Modulo Calculator

1. Enter the dividend and divisor. The dividend is the number you start with. The divisor is the number you divide by. Both can be positive or negative integers or decimals. Enter 17 and 5, for example.
2. Read the modulo result. For 17 mod 5, the answer is 2. This means 17 = 5 × 3 + 2. The modulo is always the non-negative remainder when the divisor is positive.
3. Negative numbers. When either number is negative, different programming languages handle the result differently. JavaScript and C use truncated division (remainder can be negative). Python uses floor division (remainder is always non-negative for positive divisors). The calculator shows all three results when negative inputs are detected.

Common uses: checking if a number is even (n mod 2 = 0), wrapping around a clock (hour mod 12), cycling through array indices, and cryptography (RSA encryption relies on modular arithmetic).

Basic definition:
  a mod b = a - b × floor(a / b)

(WHAT TO PRODUCE): Write the next part of the modulo calculator text, picking up right after the basic definition formula.

(PROVIDED INFORMATION):
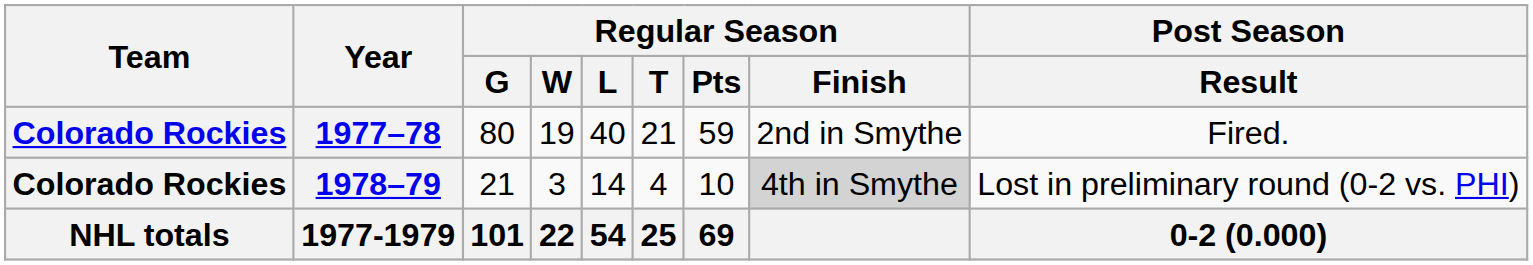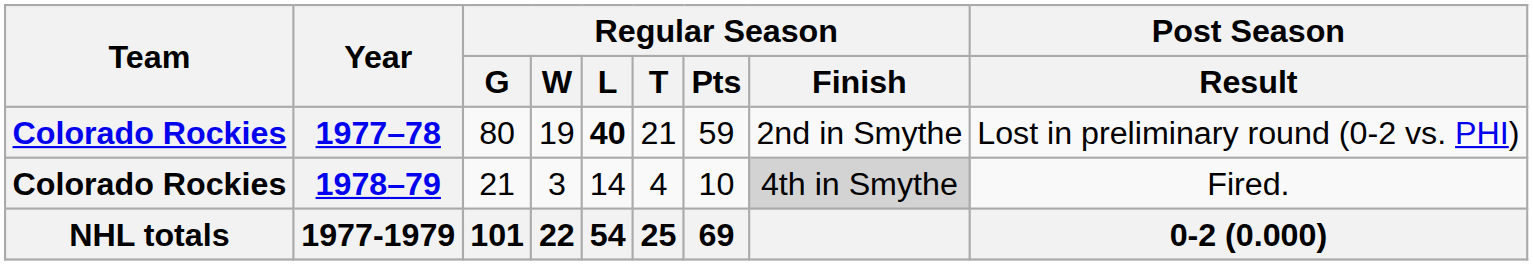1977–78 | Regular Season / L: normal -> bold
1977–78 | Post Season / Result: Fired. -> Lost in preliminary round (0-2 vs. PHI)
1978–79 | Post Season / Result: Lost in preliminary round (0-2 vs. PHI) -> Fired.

* * *

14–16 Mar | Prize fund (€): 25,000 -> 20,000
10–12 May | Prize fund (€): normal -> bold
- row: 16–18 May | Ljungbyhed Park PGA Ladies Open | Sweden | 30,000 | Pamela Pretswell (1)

---

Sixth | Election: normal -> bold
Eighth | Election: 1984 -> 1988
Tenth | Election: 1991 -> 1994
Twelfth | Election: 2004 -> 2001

(FINAL RESULT):
For positive a and b:
  17 mod 5 = 17 - 5 × floor(17/5) = 17 - 5×3 = 17 - 15 = 2

Verification identity:
  a = b × q + r
  where q = quotient, r = remainder
  17 = 5 × 3 + 2  ✓

Negative number behavior (a = -7, b = 3):

  Truncated division (C, JavaScript, Java):
    quotient = trunc(-7/3) = trunc(-2.33) = -2
    remainder = -7 - 3×(-2) = -7+6 = -1
    Result: -7 % 3 = -1

  Floor division (Python, Ruby):
    quotient = floor(-7/3) = floor(-2.33) = -3
    remainder = -7 - 3×(-3) = -7+9 = 2
    Result: -7 % 3 = 2 (always non-negative for positive b)

  Mathematical modulo:
    a mod b = ((a % b) + b) % b = ((-1) + 3) % 3 = 2

Common modulo applications:
  n mod 2 = 0   → n is even
  n mod 7       → day of week cycling
  n mod 12      → clock hour (0-11)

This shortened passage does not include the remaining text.